Ouverture des négociations pour un nouveau convention collective
Ce jeudi, les négociations ont commencé pour le VIIIe Convenio collectif des entreprises d’enseignement privé, financé en tout ou partie par des fonds publics. Selon Jesús Gualix, responsable de l’enseignement privé, concerté et handicap chez UGT, le processus de négociation pourrait être long : “ceci ne se résout pas en trois réunions”. Ce nouveau cadre réglementaire concerne environ 200 000 travailleurs, après presque quatre ans de validité de l’ancien.
Principales revendications
Les points clés de la table de négociation incluent l’ajustement des heures de cours, l’augmentation des salaires des travailleurs en dessous du SMI, ainsi que l’égalité des rémunérations entre les enseignants de la concertée et ceux de l’enseignement public.
Un salaire équivalent à celui du public
Les organisations admettent que le salaire de base des enseignants de la concertée se rapproche de celui des enseignants du secteur public. Cependant, des disparités persistent, notamment à cause de l’absence d’accumulation de sexennies de formation pour les travailleurs de la concertée. Cela entraîne une perte de compensation d’environ 100 euros mensuels par tranche de six ans.
Chaque autonome applique sa propre politique, ce qui accentue les disparités. Par exemple, certaines régions n’accordent pas les triennaux d’ancienneté, comme en Andalousie, tandis que d’autres omettent des paiements uniques pour les enseignants ayant plus de 25 ans dans le même établissement.
Égalité des heures de cours
Les exigences d’équité concernent également la charge horaire. Dans les établissements publics, les enseignants impartissent un maximum de 25 heures sur la base de la session, contre 25 heures, encore en vigueur dans la concertée. Ce dernier système utilise une comptabilisation plus complexe qui peut engendrer une charge de travail plus importante.

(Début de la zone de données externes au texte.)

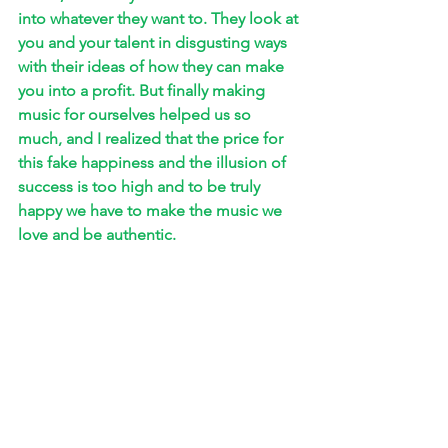
into whatever they want to. They look at 
you and your talent in disgusting ways 
with their ideas of how they can make 
you into a profit. But finally making 
music for ourselves helped us so 
much, and I realized that the price for 
this fake happiness and the illusion of 
success is too high and to be truly 
happy we have to make the music we 
love and be authentic. 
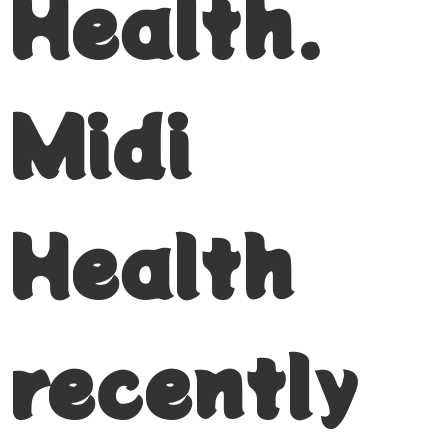
Health.
Midi
Health
recently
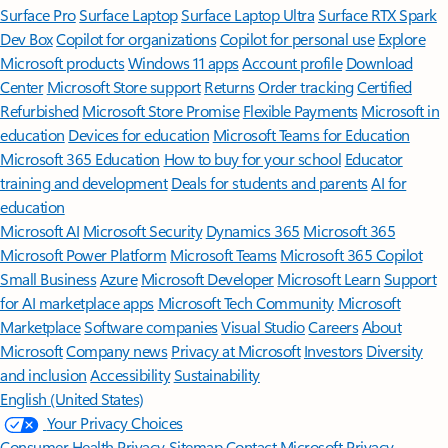
Surface Pro
Surface Laptop
Surface Laptop Ultra
Surface RTX Spark
Dev Box
Copilot for organizations
Copilot for personal use
Explore
Microsoft products
Windows 11 apps
Account profile
Download
Center
Microsoft Store support
Returns
Order tracking
Certified
Refurbished
Microsoft Store Promise
Flexible Payments
Microsoft in
education
Devices for education
Microsoft Teams for Education
Microsoft 365 Education
How to buy for your school
Educator
training and development
Deals for students and parents
AI for
education
Microsoft AI
Microsoft Security
Dynamics 365
Microsoft 365
Microsoft Power Platform
Microsoft Teams
Microsoft 365 Copilot
Small Business
Azure
Microsoft Developer
Microsoft Learn
Support
for AI marketplace apps
Microsoft Tech Community
Microsoft
Marketplace
Software companies
Visual Studio
Careers
About
Microsoft
Company news
Privacy at Microsoft
Investors
Diversity
and inclusion
Accessibility
Sustainability
English (United States)
Your Privacy Choices
Consumer Health Privacy
Sitemap
Contact Microsoft
Privacy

Les syndicats demandent donc que la mesure des heures soit basée sur les périodes réelles d’enseignement, car corriger et préparer des cours différenciés en nombre de sessions a des implications significatives sur la charge de travail.
Salaires des travailleurs de services
Un autre point de préoccupation concerne les salaires des employés de service, souvent en dessous du SMI. Bien que ce groupe soit minoritaire dans le cadre du conventionnement, il reste essentiel. Beaucoup d’entre eux, tels que les portiers ou les réceptionnistes, sont souvent sous-traités, mais ceux restant au sein des établissements peuvent bénéficier d’une amélioration de leurs conditions salariales.

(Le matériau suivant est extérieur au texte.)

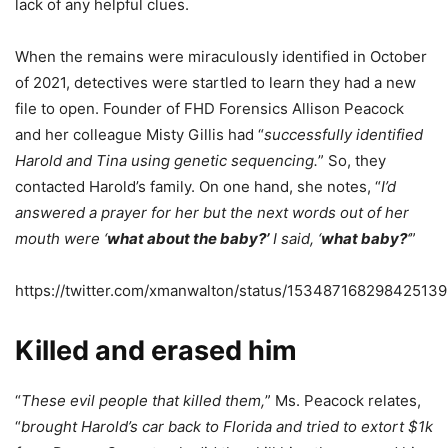
lack of any helpful clues.
When the remains were miraculously identified in October
of 2021, detectives were startled to learn they had a new
file to open. Founder of FHD Forensics Allison Peacock
and her colleague Misty Gillis had “
successfully identified
Harold and Tina using genetic sequencing.
” So, they
contacted Harold’s family. On one hand, she notes, “
I’d
answered a prayer for her but the next words out of her
mouth were ‘
what about the baby?’
I said, ‘
what baby?
‘
”
https://twitter.com/xmanwalton/status/15348716829842513
Killed and erased him
“
These evil people that killed them,
” Ms. Peacock relates,
“
brought Harold’s car back to Florida and tried to extort $1k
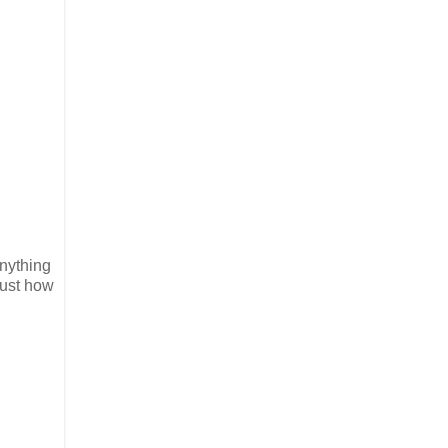
nything
just how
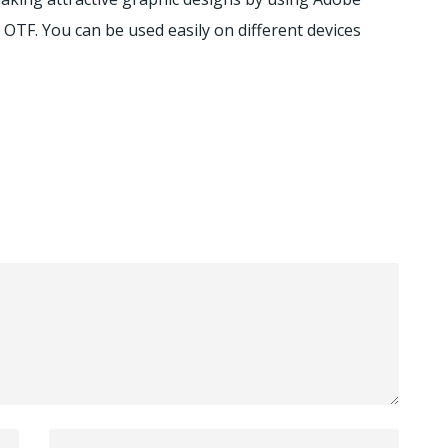
OTF. You can be used easily on different devices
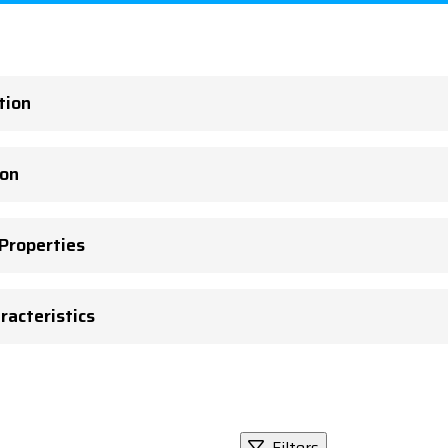
tion
ion
 Properties
racteristics
Filters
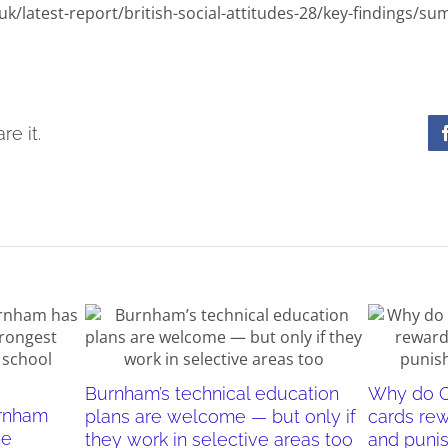
uk/latest-report/british-social-attitudes-28/key-findings/s
re it.
Burnham’s technical education
Why do O
urnham
plans are welcome — but only if
cards re
he
they work in selective areas too
and puni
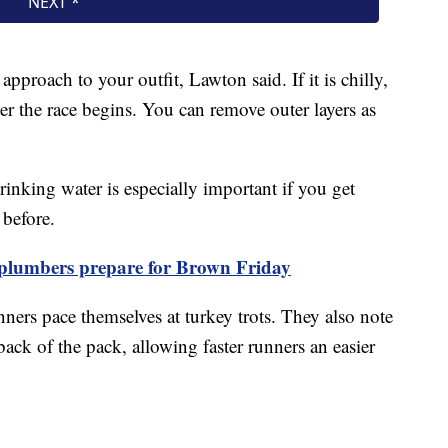
approach to your outfit, Lawton said. If it is chilly,
ter the race begins. You can remove outer layers as
inking water is especially important if you get
before.
 plumbers prepare for Brown Friday
ners pace themselves at turkey trots. They also note
 back of the pack, allowing faster runners an easier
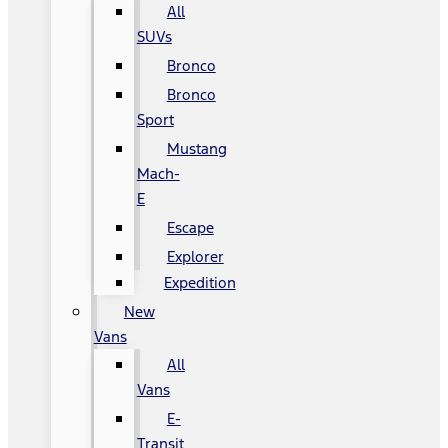
All
SUVs
Bronco
Bronco
Sport
Mustang
Mach-
E
Escape
Explorer
Expedition
New
Vans
All
Vans
E-
Transit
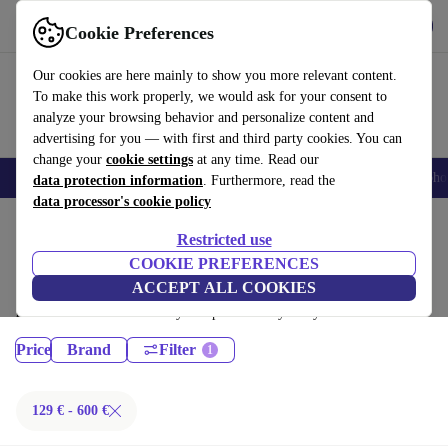
Get the App
Download
Cookie Preferences
Use refurbed fast and easy
Our cookies are here mainly to show you more relevant content.
To make this work properly, we would ask for your consent to
analyze your browsing behavior and personalize content and
advertising for you — with first and third party cookies. You can
change your
cookie settings
at any time. Read our
Smartphones
Laptops
Tablets
Smartwatches
Accessories
Headpho
data protection information
. Furthermore, read the
data processor's cookie policy
Home
Products
Restricted use
Laptops:
COOKIE PREFERENCES
ACCEPT ALL COOKIES
Certified refurbished Laptops under 600€ – save up to 40 %. 30-day
returns & 12-month warranty. Shop sustainably today!
Price
Brand
Filter
129 € - 600 €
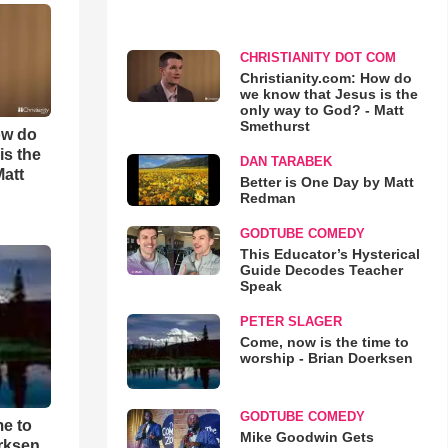
CHRISTIANITY DOT COM
Christianity.com: How do
we know that Jesus is the
only way to God? - Matt
Smethurst
ow do
is the
DAN TARABEK
Matt
Better is One Day by Matt
Redman
GODTUBE COMEDY
This Educator’s Hysterical
Guide Decodes Teacher
Speak
PETER SLAGER
Come, now is the time to
worship - Brian Doerksen
GODTUBE COMEDY
me to
Mike Goodwin Gets
rksen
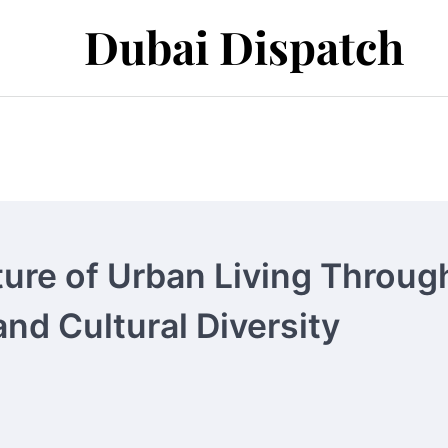
Dubai Dispatch
ture of Urban Living Throug
nd Cultural Diversity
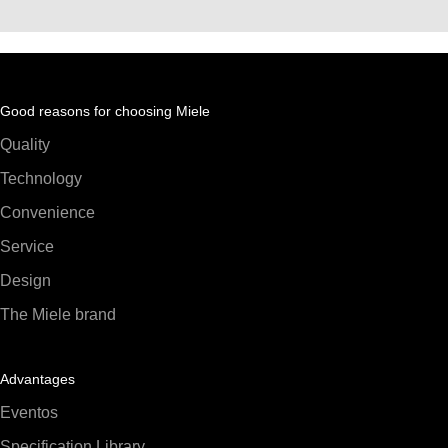
Good reasons for choosing Miele
Quality
Technology
Convenience
Service
Design
The Miele brand
Advantages
Eventos
Specification Library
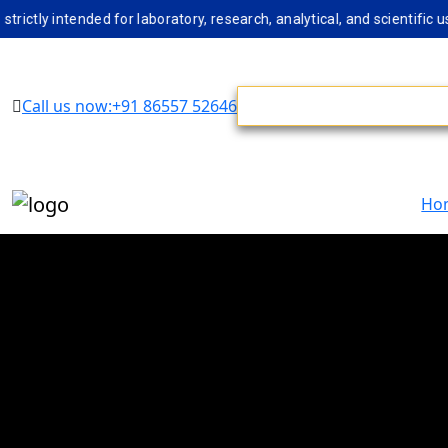
 intended for laboratory, research, analytical, and scientific use 
Call us now:+91 86557 52646
Ho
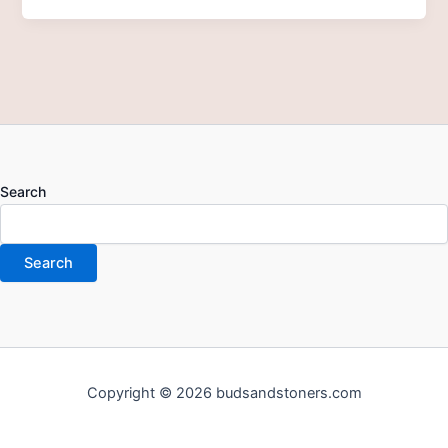
Search
Search
Copyright © 2026 budsandstoners.com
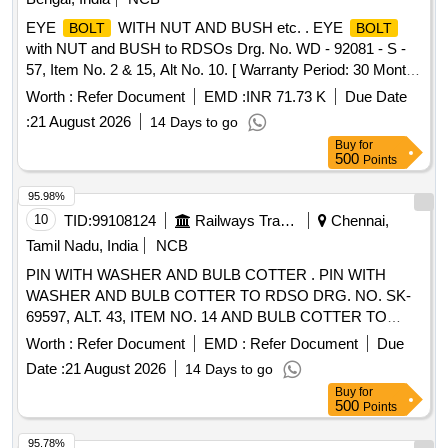
EYE
WITH NUT AND BUSH etc. . EYE
BOLT
BOLT
with NUT and BUSH to RDSOs Drg. No. WD - 92081 - S -
57, Item No. 2 & 15, Alt No. 10. [ Warranty Period: 30 Months
after the date of delivery ] [Quantity Tolerance (+/-): 5 %age ,
Worth :
Refer Document
EMD :
INR 71.73 K
Due Date
Item Category : Normal , Total PO value variation Permitt ed:
:
21 August 2026
14 Days to go
Max 8 lacs ] ]
Buy
for
500
Points
95.98%
10
TID:
99108124
Railways Transport Services
Chennai,
Tamil Nadu, India
NCB
PIN WITH WASHER AND BULB COTTER . PIN WITH
WASHER AND BULB COTTER TO RDSO DRG. NO. SK-
69597, ALT. 43, ITEM NO. 14 AND BULB COTTER TO
RDSO DRG. NO. WD-94068- S-1, ALT. 4, ITEM NO. 2. [
Worth :
Refer Document
EMD :
Refer Document
Due
Warranty Period: 30 Months after the date of delivery ]
Date :
21 August 2026
14 Days to go
[Quantity Tolerance (+/-): 5 %age , Item Category : Normal ,
Buy
for
Total PO value variation Permitt ed: Max 8 lacs ] ]
500
Points
95.78%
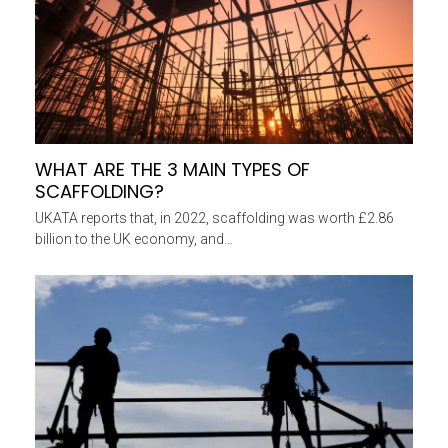
WHAT ARE THE 3 MAIN TYPES OF
SCAFFOLDING?
UKATA reports that, in 2022, scaffolding was worth £2.86
billion to the UK economy, and…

Gualix insiste sur l’importance de garantir que ces employés, souvent négligés, puissent également bénéficier d’une mise à niveau de leurs rémunérations.
Conclusion
Les discussions autour de ces questions cruciaux sont plus que jamais d’actualité dans le paysage de l’éducation en Espagne. Les équipes syndicales font pression pour garantir que toutes les disparités soient traitées afin de construire un cadre d’enseignement juste et équitable pour tous les enseignants.